#### Brief:
Extract the lines of the entries below exactly as they appear, starting with the line that contains "最近は使ってない技法ですが、セリアのネイルパレットの" and ending with the line that contains "Dezember 2021", including both of those lines.

(Collection entries)
************

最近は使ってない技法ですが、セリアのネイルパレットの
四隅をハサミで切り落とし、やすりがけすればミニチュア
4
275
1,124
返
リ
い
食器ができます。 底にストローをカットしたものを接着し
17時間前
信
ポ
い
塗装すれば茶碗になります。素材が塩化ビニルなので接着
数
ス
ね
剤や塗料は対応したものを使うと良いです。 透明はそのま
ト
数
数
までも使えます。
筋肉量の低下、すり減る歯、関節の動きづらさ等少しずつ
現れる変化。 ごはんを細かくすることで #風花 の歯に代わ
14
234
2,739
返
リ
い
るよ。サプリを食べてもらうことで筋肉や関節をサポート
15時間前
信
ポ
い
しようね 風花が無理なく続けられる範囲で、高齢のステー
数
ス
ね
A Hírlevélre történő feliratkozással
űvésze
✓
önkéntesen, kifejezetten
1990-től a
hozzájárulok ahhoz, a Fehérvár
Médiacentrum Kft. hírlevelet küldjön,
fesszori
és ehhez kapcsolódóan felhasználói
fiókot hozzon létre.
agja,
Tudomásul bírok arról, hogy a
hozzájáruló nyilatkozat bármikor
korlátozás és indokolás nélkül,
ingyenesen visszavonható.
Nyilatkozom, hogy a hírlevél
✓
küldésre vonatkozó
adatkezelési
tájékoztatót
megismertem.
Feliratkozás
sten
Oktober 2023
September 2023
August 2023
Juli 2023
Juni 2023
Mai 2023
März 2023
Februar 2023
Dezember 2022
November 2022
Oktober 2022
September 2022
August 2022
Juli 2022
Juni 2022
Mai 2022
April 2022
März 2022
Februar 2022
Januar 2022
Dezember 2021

************

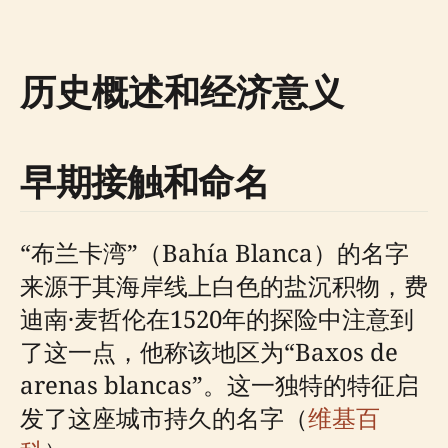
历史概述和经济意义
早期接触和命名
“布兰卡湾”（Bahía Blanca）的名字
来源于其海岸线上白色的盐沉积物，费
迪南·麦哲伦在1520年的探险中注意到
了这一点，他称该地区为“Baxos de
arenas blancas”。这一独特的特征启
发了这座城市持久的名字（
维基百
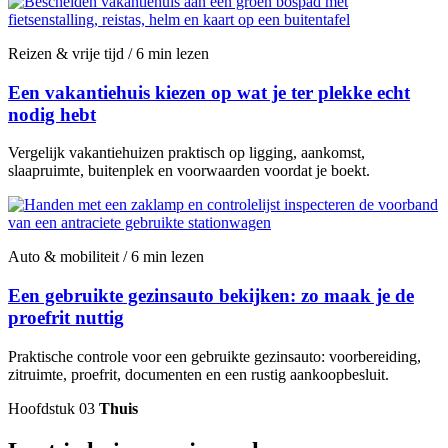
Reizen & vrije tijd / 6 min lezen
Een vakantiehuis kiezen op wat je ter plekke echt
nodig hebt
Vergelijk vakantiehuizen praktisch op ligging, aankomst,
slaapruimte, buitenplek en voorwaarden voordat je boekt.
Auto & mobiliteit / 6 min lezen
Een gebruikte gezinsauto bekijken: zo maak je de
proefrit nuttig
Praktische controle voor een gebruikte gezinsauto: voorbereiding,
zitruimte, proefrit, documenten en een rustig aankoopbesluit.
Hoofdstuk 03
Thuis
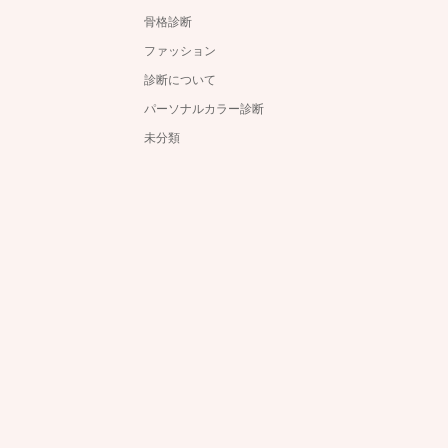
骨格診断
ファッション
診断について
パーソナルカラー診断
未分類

************

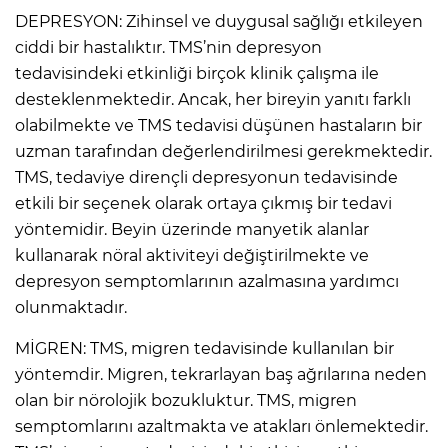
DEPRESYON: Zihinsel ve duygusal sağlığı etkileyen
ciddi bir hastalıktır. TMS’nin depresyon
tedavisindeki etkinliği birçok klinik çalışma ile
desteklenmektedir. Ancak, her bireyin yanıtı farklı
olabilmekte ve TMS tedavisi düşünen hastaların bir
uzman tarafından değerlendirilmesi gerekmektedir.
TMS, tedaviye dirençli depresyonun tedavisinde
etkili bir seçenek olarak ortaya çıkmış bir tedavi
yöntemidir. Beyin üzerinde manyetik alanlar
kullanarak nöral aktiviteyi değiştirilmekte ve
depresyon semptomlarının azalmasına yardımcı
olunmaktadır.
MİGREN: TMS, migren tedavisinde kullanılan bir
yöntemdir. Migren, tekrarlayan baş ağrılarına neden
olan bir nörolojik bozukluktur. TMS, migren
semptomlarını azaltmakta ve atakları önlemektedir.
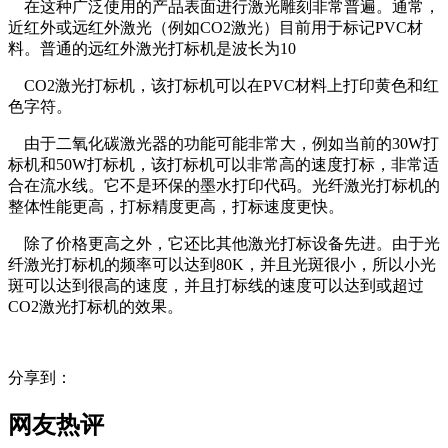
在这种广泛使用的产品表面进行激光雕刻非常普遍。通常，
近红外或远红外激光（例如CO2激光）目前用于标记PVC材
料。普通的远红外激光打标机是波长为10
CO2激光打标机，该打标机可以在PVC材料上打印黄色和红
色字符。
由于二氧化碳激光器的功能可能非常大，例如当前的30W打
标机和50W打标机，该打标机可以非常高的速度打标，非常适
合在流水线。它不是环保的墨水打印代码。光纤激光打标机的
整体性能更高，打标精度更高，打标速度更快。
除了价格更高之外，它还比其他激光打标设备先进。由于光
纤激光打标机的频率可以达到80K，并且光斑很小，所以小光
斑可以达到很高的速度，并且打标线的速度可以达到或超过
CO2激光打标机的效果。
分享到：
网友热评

************

#### Response to the task:
最近は使ってない技法ですが、セリアのネイルパレットの
四隅をハサミで切り落とし、やすりがけすればミニチュア
4
275
1,124
返
リ
い
食器ができます。 底にストローをカットしたものを接着し
17時間前
信
ポ
い
塗装すれば茶碗になります。素材が塩化ビニルなので接着
数
ス
ね
剤や塗料は対応したものを使うと良いです。 透明はそのま
ト
数
数
までも使えます。
筋肉量の低下、すり減る歯、関節の動きづらさ等少しずつ
現れる変化。 ごはんを細かくすることで #風花 の歯に代わ
14
234
2,739
返
リ
い
るよ。サプリを食べてもらうことで筋肉や関節をサポート
15時間前
信
ポ
い
しようね 風花が無理なく続けられる範囲で、高齢のステー
数
ス
ね
A Hírlevélre történő feliratkozással
űvésze
✓
önkéntesen, kifejezetten
1990-től a
hozzájárulok ahhoz, a Fehérvár
Médiacentrum Kft. hírlevelet küldjön,
fesszori
és ehhez kapcsolódóan felhasználói
fiókot hozzon létre.
agja,
Tudomásul bírok arról, hogy a
hozzájáruló nyilatkozat bármikor
korlátozás és indokolás nélkül,
ingyenesen visszavonható.
Nyilatkozom, hogy a hírlevél
✓
küldésre vonatkozó
adatkezelési
tájékoztatót
megismertem.
Feliratkozás
sten
Oktober 2023
September 2023
August 2023
Juli 2023
Juni 2023
Mai 2023
März 2023
Februar 2023
Dezember 2022
November 2022
Oktober 2022
September 2022
August 2022
Juli 2022
Juni 2022
Mai 2022
April 2022
März 2022
Februar 2022
Januar 2022
Dezember 2021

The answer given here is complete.